*Assignment*: Render the entries, from the first line through the line containing "neuvième lundi, j’ai" inclusive, as a Markdown table with the columns Number and Content. Give each line its own row, numbered in order, and omit blank lines.

*Exercise material*:

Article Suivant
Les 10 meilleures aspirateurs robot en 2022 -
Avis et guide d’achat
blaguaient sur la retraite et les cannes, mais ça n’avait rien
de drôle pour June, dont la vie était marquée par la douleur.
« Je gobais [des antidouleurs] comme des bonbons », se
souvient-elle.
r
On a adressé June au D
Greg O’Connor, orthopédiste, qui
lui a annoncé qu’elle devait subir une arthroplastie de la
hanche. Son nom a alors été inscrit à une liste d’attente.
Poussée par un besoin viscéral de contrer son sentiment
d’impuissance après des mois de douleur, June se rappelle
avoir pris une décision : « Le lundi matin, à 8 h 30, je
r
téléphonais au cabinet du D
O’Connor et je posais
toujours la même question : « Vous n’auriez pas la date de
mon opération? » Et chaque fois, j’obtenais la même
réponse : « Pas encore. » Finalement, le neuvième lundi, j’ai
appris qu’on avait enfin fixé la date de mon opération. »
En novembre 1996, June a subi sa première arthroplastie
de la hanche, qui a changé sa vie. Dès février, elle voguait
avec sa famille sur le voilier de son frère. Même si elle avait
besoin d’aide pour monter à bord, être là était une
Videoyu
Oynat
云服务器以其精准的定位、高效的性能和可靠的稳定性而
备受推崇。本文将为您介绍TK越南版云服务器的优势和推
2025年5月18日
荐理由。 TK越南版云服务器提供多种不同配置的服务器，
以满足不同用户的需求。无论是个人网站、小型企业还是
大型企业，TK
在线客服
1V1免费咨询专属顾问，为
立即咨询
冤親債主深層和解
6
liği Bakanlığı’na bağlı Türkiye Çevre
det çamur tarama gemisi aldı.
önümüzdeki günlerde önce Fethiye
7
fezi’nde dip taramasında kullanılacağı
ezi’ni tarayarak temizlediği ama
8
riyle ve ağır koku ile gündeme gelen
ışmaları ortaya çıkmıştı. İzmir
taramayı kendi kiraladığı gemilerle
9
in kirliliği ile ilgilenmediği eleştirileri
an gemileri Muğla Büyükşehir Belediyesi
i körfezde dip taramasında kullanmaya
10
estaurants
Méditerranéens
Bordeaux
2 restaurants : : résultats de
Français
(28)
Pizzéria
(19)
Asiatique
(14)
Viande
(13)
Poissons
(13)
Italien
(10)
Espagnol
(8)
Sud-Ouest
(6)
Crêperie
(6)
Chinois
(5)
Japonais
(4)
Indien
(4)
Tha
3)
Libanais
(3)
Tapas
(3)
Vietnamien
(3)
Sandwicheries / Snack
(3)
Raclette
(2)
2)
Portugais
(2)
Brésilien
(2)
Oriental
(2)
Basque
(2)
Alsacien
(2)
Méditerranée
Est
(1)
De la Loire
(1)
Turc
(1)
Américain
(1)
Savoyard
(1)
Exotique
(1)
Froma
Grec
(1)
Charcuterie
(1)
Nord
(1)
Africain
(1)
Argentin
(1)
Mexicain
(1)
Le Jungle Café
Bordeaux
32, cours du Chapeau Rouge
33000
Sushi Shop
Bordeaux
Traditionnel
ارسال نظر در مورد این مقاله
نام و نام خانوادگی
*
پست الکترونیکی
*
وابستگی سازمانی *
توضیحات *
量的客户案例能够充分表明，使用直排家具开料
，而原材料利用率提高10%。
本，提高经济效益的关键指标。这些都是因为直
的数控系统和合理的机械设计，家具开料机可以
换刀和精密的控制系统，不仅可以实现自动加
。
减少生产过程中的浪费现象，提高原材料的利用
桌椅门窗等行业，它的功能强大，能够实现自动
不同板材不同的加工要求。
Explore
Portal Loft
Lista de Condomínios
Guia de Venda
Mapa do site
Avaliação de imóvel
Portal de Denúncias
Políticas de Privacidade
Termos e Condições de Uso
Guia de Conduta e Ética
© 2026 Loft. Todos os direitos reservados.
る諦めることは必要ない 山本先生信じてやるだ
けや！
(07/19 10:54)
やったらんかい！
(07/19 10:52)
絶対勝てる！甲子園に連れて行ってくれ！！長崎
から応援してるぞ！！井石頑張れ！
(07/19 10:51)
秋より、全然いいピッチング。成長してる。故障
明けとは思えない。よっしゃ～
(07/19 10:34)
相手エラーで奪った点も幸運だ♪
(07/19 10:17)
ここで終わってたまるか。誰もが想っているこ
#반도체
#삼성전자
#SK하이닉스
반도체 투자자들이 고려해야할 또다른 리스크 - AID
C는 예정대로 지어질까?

*Response to this exercise*:
| Number | Content |
|---|---|
| 1 | Article Suivant |
| 2 | Les 10 meilleures aspirateurs robot en 2022 - |
| 3 | Avis et guide d’achat |
| 4 | blaguaient sur la retraite et les cannes, mais ça n’avait rien |
| 5 | de drôle pour June, dont la vie était marquée par la douleur. |
| 6 | « Je gobais [des antidouleurs] comme des bonbons », se |
| 7 | souvient-elle. |
| 8 | r |
| 9 | On a adressé June au D |
| 10 | Greg O’Connor, orthopédiste, qui |
| 11 | lui a annoncé qu’elle devait subir une arthroplastie de la |
| 12 | hanche. Son nom a alors été inscrit à une liste d’attente. |
| 13 | Poussée par un besoin viscéral de contrer son sentiment |
| 14 | d’impuissance après des mois de douleur, June se rappelle |
| 15 | avoir pris une décision : « Le lundi matin, à 8 h 30, je |
| 16 | r |
| 17 | téléphonais au cabinet du D |
| 18 | O’Connor et je posais |
| 19 | toujours la même question : « Vous n’auriez pas la date de |
| 20 | mon opération? » Et chaque fois, j’obtenais la même |
| 21 | réponse : « Pas encore. » Finalement, le neuvième lundi, j’ai |